Jamaica’s Usain Bolt was undoubtedly the star of the Rio Olympics, pulling off his unrivalled treble triple of sprint wins. But his three golds in Brazil (nine overall in three Olympics) were one less than African American teenager Simone Biles.
Aged just 19, she has aesthetically carved out a place among the greatest women gymnasts ever as the three-time world all-around champion, four-time United States national all-around champion, three-time world floor champion and two-time world balance beam champion.
The other innovators were Brazilian Rafaela Silva in women’s judo, Brazilian Thiago Silva, men’s pole vault, American Simone Manuel, swimming, American Michelle Carter, shot put and Kenyan Julius Yego and Trinidadian Keshorn Walcott, who won silver and bronze respectively in the javelin.
Walcott was the first to make the field event breakthrough four years ago when he pulled off a surprise win at the London Olympics. At 19, he was the youngest Olympic javelin winner. Last year Yego followed up Walcott’s victory by becoming world champion in a sport previously dominated by Europeans, particularly Finns, who helped train him.
With the Williams sisters dominating women’s tennis for almost two decades and Tiger Woods’ golfing victories, what other Olympic sports remain almost exclusively white? Horse riding, triathlon, fencing, boating, archery and shooting come immediately to mind. These sports have a class bias too, as the preserves of often public school educated elites.
Michael Johnson, the four times Olympic champion and former 200 metres and 400 metres world record holder who is a BBC commentator, says the globally popular superstar Bolt has saved athletics at a drugs marred time in its history. But, aged 30, Bolt says Rio was his last Olympics. His next and perhaps last major international outing will be at the World Championships in London next year.
On a political note, Simone Manuel, 20, bravely stuck her neck out in support of Black Lives Matter, raising concerns in an interview about Black men being killed by police in America.
Amazing champion that he is, it would mean a lot to the self-esteem of British Muslims if Somalia-born “Mo” Farah insisted on people calling him Mohammed, as his parents do. Would he lose popularity among king-making newspaper editors? I declare an interest, as the father-in-law of a Somalian who feel strongly about Farah’s over eager assimilation into Britishness.
The Rio Olympics was a golden dawn for Black LGBTI athletes too, including Rafaela Silva, Britain’s boxing victor Nicola Adams, who successfully defended her flyweight title, and, of course, most famous of all, Caster Semenya, of South Africa.
It has been wonderful to behold the mighty support Semenya has received from South Africans - who proudly call her “Our golden girl” - members of the public and female sport science experts – despite backbiting from bad losers in her event and IAAF athletics governing body leader and former Olympic champion Seb Coe. The IAAF has appealed against Semenya's eligibility to race.
After Brazil’s shocking 1-7 loss to Germany in the 2014 world cup semis, it was great to see them defeat their old foe in the Rio football final. Now South America has achieved one of the best Olympics in history, let’s hope next stop is Africa, after Tokyo in 2020.
* Marc Wadsworth was the first Black member of the British Athletics Writers Association in the 1970s.

[Stored records]
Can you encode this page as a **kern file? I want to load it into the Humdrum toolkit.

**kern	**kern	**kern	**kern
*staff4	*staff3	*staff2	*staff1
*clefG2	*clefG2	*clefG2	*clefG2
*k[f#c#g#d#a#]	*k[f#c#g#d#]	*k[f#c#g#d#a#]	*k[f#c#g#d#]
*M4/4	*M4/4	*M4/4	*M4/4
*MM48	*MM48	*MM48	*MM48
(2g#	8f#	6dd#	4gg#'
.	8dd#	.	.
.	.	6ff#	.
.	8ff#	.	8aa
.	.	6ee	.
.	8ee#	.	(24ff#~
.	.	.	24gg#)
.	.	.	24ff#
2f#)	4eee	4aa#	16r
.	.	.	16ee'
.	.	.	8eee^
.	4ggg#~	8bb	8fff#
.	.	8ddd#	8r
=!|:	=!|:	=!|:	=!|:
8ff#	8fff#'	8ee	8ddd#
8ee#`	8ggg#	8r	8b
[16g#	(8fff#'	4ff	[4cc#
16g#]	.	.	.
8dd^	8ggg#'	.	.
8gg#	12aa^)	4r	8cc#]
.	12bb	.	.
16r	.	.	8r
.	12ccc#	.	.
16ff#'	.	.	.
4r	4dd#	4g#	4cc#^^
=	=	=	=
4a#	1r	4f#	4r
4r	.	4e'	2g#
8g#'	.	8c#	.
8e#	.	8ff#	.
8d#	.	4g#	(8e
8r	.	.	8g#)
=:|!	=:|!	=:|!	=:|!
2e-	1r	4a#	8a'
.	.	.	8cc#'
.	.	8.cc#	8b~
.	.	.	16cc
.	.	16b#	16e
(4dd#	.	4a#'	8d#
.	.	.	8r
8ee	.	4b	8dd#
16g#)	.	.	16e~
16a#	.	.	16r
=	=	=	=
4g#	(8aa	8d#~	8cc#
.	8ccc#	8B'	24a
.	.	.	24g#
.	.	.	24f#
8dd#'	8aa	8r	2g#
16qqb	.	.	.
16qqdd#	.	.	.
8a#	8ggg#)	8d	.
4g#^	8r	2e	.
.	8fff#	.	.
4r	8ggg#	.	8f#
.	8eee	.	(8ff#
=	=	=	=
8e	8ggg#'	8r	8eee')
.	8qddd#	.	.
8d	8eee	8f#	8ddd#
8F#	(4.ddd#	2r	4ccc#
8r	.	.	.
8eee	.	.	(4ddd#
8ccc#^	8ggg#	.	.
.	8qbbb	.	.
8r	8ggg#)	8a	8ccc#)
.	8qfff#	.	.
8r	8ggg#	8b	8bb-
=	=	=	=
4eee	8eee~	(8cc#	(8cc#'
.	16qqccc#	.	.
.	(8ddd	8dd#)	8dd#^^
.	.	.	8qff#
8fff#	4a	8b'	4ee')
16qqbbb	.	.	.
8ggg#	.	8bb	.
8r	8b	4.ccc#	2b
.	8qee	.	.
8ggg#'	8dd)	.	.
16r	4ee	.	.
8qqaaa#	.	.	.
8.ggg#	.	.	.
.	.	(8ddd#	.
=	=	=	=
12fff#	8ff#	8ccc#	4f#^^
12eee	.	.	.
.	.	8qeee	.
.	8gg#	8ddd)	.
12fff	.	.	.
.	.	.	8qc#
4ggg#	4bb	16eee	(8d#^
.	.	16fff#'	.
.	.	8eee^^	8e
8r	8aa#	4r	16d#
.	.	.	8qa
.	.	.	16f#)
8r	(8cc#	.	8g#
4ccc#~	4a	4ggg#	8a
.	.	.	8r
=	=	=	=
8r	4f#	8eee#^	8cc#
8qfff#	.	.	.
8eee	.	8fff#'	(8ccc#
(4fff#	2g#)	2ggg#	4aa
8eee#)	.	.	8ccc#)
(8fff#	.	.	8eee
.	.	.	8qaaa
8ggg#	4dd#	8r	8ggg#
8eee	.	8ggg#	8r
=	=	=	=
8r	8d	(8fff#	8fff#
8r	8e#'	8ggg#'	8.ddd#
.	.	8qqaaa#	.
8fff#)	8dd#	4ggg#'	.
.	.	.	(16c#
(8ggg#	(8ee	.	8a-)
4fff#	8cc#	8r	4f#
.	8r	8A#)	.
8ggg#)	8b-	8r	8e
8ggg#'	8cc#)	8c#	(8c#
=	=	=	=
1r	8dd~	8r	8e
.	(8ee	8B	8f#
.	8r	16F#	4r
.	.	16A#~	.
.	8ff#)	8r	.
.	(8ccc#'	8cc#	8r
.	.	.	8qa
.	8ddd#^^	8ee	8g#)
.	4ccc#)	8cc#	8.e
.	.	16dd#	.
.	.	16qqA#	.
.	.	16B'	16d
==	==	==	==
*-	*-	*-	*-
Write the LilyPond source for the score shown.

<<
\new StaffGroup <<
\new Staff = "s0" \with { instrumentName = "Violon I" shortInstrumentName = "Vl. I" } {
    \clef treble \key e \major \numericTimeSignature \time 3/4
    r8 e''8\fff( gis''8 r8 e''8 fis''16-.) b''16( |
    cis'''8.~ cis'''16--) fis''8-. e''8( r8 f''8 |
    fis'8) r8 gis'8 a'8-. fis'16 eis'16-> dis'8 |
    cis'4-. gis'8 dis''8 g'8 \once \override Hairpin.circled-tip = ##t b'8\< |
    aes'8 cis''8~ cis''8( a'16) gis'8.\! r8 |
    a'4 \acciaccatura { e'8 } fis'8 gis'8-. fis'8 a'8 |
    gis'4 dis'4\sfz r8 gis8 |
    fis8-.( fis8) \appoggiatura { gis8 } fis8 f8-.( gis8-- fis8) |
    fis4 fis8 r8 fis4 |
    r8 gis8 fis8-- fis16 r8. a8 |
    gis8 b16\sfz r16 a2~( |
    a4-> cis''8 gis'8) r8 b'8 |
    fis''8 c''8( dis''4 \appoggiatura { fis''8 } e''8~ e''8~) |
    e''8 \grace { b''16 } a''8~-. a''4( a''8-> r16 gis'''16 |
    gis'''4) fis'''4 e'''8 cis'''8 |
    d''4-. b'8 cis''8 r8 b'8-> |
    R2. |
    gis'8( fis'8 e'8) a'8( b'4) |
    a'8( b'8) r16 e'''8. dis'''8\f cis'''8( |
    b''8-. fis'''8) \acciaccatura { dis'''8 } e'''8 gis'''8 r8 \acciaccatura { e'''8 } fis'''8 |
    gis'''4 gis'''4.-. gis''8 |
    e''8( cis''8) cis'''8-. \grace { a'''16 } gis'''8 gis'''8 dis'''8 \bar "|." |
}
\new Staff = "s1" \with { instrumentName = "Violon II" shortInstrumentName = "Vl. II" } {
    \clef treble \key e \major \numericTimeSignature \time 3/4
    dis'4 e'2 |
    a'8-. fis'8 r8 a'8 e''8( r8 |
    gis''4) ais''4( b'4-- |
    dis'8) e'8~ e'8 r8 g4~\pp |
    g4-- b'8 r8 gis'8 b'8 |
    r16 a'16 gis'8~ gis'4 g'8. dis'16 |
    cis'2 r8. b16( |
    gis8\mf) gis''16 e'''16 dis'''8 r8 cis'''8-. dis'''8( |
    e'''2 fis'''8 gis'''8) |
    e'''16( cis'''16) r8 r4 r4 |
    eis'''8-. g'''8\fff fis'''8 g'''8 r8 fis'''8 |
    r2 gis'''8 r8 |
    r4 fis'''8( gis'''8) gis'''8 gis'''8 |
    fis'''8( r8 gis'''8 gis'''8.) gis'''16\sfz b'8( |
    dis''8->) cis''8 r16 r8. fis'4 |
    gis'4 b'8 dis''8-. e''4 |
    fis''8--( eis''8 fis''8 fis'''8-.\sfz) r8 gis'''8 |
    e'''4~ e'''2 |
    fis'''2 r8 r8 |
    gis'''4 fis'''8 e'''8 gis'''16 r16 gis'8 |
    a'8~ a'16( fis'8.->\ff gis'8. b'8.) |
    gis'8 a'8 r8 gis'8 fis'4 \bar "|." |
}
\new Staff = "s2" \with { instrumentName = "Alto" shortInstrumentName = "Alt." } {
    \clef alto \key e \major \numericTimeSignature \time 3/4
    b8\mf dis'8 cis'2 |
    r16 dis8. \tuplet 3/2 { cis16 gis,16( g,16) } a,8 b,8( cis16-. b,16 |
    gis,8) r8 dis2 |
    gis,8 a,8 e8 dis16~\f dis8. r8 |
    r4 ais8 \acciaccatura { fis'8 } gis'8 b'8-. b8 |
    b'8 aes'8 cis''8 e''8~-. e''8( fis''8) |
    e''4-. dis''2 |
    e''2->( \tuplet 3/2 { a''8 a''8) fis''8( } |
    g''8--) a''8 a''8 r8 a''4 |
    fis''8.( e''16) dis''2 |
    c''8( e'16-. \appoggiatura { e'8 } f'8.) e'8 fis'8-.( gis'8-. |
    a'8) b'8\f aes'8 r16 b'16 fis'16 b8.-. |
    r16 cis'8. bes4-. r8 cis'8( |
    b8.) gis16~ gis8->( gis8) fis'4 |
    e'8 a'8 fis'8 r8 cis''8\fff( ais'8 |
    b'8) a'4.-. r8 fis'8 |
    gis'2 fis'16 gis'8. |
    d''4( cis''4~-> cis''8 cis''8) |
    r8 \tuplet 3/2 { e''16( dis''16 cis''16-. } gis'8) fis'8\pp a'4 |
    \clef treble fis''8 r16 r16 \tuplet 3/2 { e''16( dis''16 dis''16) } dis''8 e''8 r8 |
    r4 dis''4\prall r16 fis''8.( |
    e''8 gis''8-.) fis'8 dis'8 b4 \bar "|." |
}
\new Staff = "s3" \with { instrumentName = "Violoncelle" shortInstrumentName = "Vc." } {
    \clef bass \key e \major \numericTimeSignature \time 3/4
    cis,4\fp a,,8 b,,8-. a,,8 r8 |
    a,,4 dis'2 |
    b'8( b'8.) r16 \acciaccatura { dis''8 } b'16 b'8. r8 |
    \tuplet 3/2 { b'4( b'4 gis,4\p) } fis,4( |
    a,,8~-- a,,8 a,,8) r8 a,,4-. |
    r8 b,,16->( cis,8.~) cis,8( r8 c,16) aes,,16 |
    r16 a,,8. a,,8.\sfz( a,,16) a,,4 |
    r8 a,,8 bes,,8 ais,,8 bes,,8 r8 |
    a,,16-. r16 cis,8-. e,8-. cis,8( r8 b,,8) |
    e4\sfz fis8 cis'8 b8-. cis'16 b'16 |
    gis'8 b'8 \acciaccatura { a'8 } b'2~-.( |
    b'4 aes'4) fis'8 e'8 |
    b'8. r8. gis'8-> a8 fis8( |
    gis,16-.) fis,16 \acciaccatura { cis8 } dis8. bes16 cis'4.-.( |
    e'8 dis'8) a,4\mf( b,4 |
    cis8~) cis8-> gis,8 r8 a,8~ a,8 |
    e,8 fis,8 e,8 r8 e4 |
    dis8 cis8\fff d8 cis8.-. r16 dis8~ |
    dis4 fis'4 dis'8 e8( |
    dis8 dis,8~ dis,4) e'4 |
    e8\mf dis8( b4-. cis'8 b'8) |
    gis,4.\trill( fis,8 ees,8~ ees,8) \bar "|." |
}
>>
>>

Aim of the exercise ▸ Output, word for word, the stretch of the Rio Olympics article from "The Rio Olympics was" through "Tokyo in 2020.". This data has no connection to the Rio Olympics article.

Exercise solution ▸
The Rio Olympics was a golden dawn for Black LGBTI athletes too, including Rafaela Silva, Britain’s boxing victor Nicola Adams, who successfully defended her flyweight title, and, of course, most famous of all, Caster Semenya, of South Africa.
It has been wonderful to behold the mighty support Semenya has received from South Africans - who proudly call her “Our golden girl” - members of the public and female sport science experts – despite backbiting from bad losers in her event and IAAF athletics governing body leader and former Olympic champion Seb Coe. The IAAF has appealed against Semenya's eligibility to race.
After Brazil’s shocking 1-7 loss to Germany in the 2014 world cup semis, it was great to see them defeat their old foe in the Rio football final. Now South America has achieved one of the best Olympics in history, let’s hope next stop is Africa, after Tokyo in 2020.